* **WORK ORDER**
Wherever "Boat" shows up in the records below, copy the whole line.

(Entries taken from a collection)
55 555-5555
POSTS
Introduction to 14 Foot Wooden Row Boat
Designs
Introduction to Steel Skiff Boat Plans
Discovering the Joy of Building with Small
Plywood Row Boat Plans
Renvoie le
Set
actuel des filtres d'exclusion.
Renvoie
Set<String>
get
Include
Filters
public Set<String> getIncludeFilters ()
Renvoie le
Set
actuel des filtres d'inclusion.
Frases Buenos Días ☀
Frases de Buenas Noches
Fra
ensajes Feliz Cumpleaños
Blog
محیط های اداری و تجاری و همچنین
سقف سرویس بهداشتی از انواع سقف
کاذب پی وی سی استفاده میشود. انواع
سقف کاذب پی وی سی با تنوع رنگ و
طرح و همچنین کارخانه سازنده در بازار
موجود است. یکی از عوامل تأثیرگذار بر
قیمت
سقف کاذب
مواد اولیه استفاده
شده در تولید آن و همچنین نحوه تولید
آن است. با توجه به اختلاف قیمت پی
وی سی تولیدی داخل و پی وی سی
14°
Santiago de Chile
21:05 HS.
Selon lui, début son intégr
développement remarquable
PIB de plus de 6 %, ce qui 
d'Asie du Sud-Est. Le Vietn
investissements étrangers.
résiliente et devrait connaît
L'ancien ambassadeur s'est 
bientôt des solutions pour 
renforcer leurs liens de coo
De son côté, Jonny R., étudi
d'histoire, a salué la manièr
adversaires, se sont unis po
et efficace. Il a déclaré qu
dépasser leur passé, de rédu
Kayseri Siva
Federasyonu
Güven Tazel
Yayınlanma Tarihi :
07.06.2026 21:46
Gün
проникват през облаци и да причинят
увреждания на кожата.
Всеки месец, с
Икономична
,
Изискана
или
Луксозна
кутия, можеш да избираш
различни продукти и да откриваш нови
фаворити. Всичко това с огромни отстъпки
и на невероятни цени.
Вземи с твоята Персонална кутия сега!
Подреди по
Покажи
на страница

* **EXERCISE RESULT**
Introduction to 14 Foot Wooden Row Boat
Introduction to Steel Skiff Boat Plans
Plywood Row Boat Plans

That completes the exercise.